Friday, May 3, 2024

DICT’s cybercrime agency unveils monitoring system for online apps

The Department of Information and Communications Technology (DICT) on Wednesday, Sept. 13, launched an all-encompassing “monitoring system” for online applications to “ensure consumer protection”.

Called the Consumer Application Monitoring Systems (CAMS), it is an initiative of the Cybercrime Investigation and Coordinating Center (CICC), an attached agency of the DICT.

The CAMS is intended to serve as the government’s tool that can watch over various applications including e-commerce platforms such as Lazada and Shopee, delivery apps, and online payment apps.

According to the CICC, the CAMS will also monitor the online applications operated by the government as well as the “connectivity [services] of various providers”.

Officials from the DICT, CICC, the National ICT Confederation of the Philippines (NICP), and the system’s developer Mozark were present at the launch event at the National Cybercrime Hub in Bonifacio Global City.
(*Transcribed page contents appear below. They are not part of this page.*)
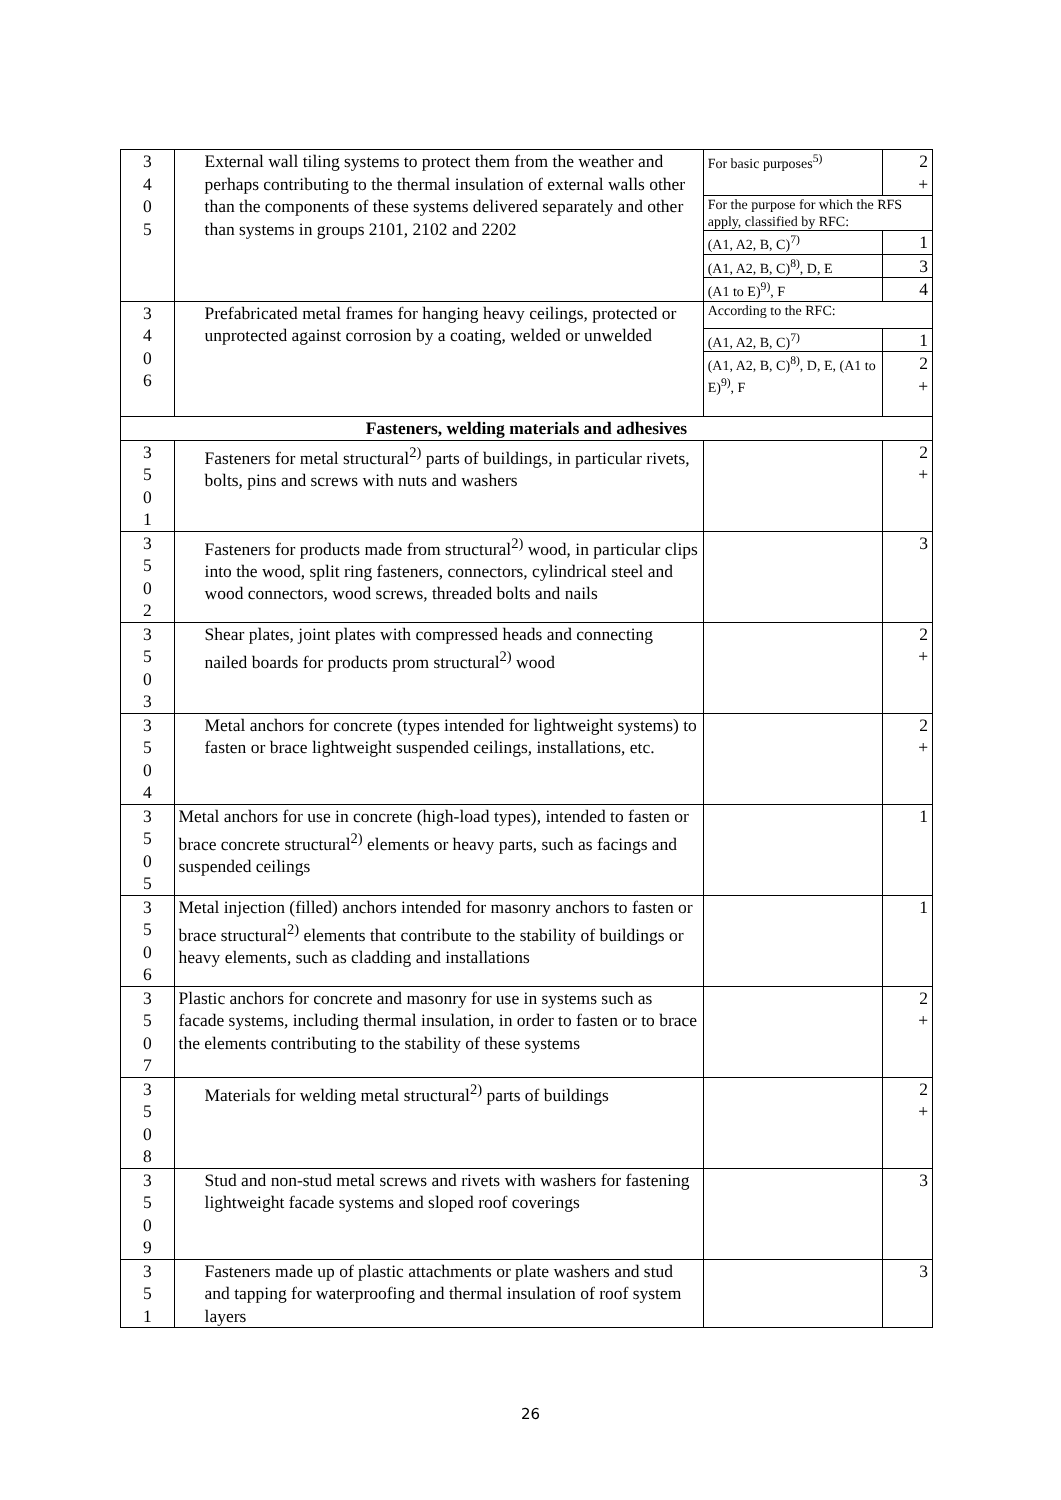| 3 4 0 5 | External wall tiling systems to protect them from the weather and perhaps contributing to the thermal insulation of external walls other than the components of these systems delivered separately and other than systems in groups 2101, 2102 and 2202 | For basic purposes<sup>5)</sup> | 2 + |
| | | For the purpose for which the RFS apply, classified by RFC: | |
| | | (A1, A2, B, C)<sup>7)</sup> | 1 |
| | | (A1, A2, B, C)<sup>8)</sup>, D, E | 3 |
| | | (A1 to E)<sup>9)</sup>, F | 4 |
| 3 4 0 6 | Prefabricated metal frames for hanging heavy ceilings, protected or unprotected against corrosion by a coating, welded or unwelded | According to the RFC: | |
| | | (A1, A2, B, C)<sup>7)</sup> | 1 |
| | | (A1, A2, B, C)<sup>8)</sup>, D, E, (A1 to E)<sup>9)</sup>, F | 2 + |
| Fasteners, welding materials and adhesives | | | |
| 3 5 0 1 | Fasteners for metal structural<sup>2)</sup> parts of buildings, in particular rivets, bolts, pins and screws with nuts and washers | | 2 + |
| 3 5 0 2 | Fasteners for products made from structural<sup>2)</sup> wood, in particular clips into the wood, split ring fasteners, connectors, cylindrical steel and wood connectors, wood screws, threaded bolts and nails | | 3 |
| 3 5 0 3 | Shear plates, joint plates with compressed heads and connecting nailed boards for products prom structural<sup>2)</sup> wood | | 2 + |
| 3 5 0 4 | Metal anchors for concrete (types intended for lightweight systems) to fasten or brace lightweight suspended ceilings, installations, etc. | | 2 + |
| 3 5 0 5 | Metal anchors for use in concrete (high-load types), intended to fasten or brace concrete structural<sup>2)</sup> elements or heavy parts, such as facings and suspended ceilings | | 1 |
| 3 5 0 6 | Metal injection (filled) anchors intended for masonry anchors to fasten or brace structural<sup>2)</sup> elements that contribute to the stability of buildings or heavy elements, such as cladding and installations | | 1 |
| 3 5 0 7 | Plastic anchors for concrete and masonry for use in systems such as facade systems, including thermal insulation, in order to fasten or to brace the elements contributing to the stability of these systems | | 2 + |
| 3 5 0 8 | Materials for welding metal structural<sup>2)</sup> parts of buildings | | 2 + |
| 3 5 0 9 | Stud and non-stud metal screws and rivets with washers for fastening lightweight facade systems and sloped roof coverings | | 3 |
| 3 5 1 | Fasteners made up of plastic attachments or plate washers and stud and tapping for waterproofing and thermal insulation of roof system layers | | 3 |
26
While the CICC is the main agency in charge of the implementation of the project, DICT secretary Ivan Uy said the CAMS can serve as a collaboration platform between the private and government sectors.

“This will be a useful tool to identify the performance and the problem with government applications,” he said.

Uy lamented that people often blame poor online services to connectivity although sometimes the problems are in poor applications.

For his part, CICC executive director Alexander K. Ramos said the monitoring system can gauge the level of service that the applications is giving to the public.

“It’s not a warning, but rather it’s a tool. Our objective is to educate the public,” he said.

“People should understand we are not here to put down or to put up anyone. And, you know, we are here for the public to understand that there are options,” Ramos explained.

The consumer monitoring systems will be deployed in 100 city locations nationwide, including one at the National Cybercrime Hub.

Through the CAMS platform, consumers can identify in real time which applications are performing well, the CICC said.

Private companies and government agencies using applications can also identify in real time the performance of their application and improve their services, the agency added.

Ramos also said that CICC will release to the public regularly the result of their monitoring of applications.

“Definitely all the popular apps will be monitored here as part of the consumer protection of CICC. We are going to monitor the performance up until the public gets their money’s worth,” he said.

The project is in collaboration with Mozark, a digital company with offices in Singapore and in the Philippines.